A year ago we should have abandoned mandatory covid restrictions and just proceeded as normal this winter. Normal of course anticipates 20,000 people will die from winter respiratory diseases and every few years there will be a surge of cases. Covid has now been running for three seasons so its real annual death rate is only 1/3 the headline, and is of course falling.
Yesterday i had an interesting conversation with a nurse working at the local hospital, who was deeply sceptical of government claims about the epidemic because they did not correspond with his experience. I had another conversation with a senior nurse loally a couple of weeks ago. She also though the restrictions were nonsens and ineffective. Based upon her working experience, the general public wearing masks was ludicrous.

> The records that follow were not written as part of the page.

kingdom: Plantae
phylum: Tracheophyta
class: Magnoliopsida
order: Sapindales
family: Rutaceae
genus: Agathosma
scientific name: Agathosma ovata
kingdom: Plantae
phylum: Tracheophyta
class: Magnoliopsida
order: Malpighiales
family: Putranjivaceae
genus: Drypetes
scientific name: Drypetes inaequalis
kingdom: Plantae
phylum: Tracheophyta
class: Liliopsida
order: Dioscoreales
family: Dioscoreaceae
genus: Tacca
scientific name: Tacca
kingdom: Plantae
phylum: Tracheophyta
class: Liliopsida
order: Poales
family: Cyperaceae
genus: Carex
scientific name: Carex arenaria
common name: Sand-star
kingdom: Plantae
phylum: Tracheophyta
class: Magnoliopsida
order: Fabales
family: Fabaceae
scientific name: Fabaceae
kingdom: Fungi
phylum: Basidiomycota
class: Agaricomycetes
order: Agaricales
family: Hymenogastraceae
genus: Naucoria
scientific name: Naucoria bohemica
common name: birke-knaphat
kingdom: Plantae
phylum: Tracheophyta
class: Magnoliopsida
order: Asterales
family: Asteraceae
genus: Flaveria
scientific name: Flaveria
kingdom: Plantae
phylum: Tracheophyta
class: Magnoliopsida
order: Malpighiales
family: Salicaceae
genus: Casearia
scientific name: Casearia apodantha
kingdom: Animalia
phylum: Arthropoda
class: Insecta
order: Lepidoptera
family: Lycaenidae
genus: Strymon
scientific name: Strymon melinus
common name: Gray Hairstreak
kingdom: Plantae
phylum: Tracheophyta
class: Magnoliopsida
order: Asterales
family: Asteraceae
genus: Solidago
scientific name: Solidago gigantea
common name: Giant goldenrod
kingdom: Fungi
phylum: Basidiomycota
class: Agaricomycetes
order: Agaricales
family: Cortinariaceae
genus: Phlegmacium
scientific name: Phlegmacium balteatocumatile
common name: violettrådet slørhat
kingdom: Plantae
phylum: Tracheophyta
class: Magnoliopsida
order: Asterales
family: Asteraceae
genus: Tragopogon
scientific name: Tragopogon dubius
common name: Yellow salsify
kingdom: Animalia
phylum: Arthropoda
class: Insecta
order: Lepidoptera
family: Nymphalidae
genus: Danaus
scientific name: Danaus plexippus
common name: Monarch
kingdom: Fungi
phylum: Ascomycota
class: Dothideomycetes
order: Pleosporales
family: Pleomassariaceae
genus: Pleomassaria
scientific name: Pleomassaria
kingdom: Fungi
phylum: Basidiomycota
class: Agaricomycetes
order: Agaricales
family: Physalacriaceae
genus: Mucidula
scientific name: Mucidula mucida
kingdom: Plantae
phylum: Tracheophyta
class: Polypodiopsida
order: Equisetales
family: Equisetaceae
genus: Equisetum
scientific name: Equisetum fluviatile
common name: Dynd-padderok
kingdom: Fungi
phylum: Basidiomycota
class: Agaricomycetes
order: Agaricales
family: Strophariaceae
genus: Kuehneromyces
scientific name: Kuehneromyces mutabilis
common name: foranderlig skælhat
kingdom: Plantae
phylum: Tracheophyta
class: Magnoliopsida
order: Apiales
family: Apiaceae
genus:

Admittedly Summer 2020 i had reports the local hospital in hastings had wards set aside for covid that spring which simply remained empty because the epidemic never happened. Which is all consistent with covid having happened in hastings over winter 2019-20, before anyone counted cases or even noticed any unusual surge in deaths. Which is some of the best evidence how little difference lockdown made. its a real comparison of a town without restrictions compared to later on towns with restrictions. The nurse I spoke to confirmed he also believes he had covid winter 19/20. Many others have. Although we didnt know it at outset, significant covid has this unique symptom of loss of taste and smell.